Because we’re all different, some practices will come more easily to you than others. I connect most with the sacredness of life when I’m engaging with other people, for example. I love to sing, to play board games, and to eat with others. My husband, Sean, in contrast, will look at my weekly calendar and break out in hives because of the number of calls, meetings, and meals I’ve scheduled. His way of connecting is by being in the natural world or spending quality time on his own. On the other hand, I struggle to make time to be outside. One of the first moments when I knew that I loved him was when we went to the symphony together and halfway through the piece I turned to look at him and saw tears streaming down his face – not because he was upset, but because he was able to open himself to the beauty of the music and feel its depth and intensity resonating with his own life. How I wish for that kind of authenticity and vulnerability! Each of us has our own gifts, our own walkways through life and its mysteries, so be gentle with yourself as you discover what captures your attention and opens your heart.

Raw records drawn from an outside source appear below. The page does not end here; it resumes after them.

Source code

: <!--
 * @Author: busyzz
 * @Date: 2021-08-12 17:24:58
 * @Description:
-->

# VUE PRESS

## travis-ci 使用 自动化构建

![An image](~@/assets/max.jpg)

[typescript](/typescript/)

This book is an invitation to explore the layers of experience that we can dive into in every practice. And as we do, struggling here and there, remember, there is nothing that can get between you and life’s deepest connection. Nothing, no matter how powerful, can ever take that away. Not depression or anxiety, not assault or addiction, not grief or jealousy, not poverty or wealth. Each of us is entirely worthy and beloved. Even you. Especially you. Our shared human condition means that we forget this all the time, which is exactly why we practise. To help us remember.
So don’t worry if you struggle here and there. Or with all of it. I’ve found that having friends and mentors with whom you can talk about this kind of stuff without feeling self-conscious suddenly makes it all much more doable. But whether you’re an old hat or a spiritual beginner, whether you’re a Potterhead or watching a nineties rom-com, you have everything that you need to take your next best step. Let’s begin.
* ‘How We Gather’, https://sacred.design/insights.
** The irony is not lost on me that it was precisely Ito’s lack of transparency that resulted in his departure from the Media Lab in 2019.
*** I’m indebted to Sarah E. Koss and Mark D. Holder for their definition of spirituality as ‘a feeling of Connectedness to something greater than oneself, experienced through cultivating a relationship with oneself, one’s community, one’s environment, and one’s perception of the transcendent’, which, in part, inspired the structure of this book.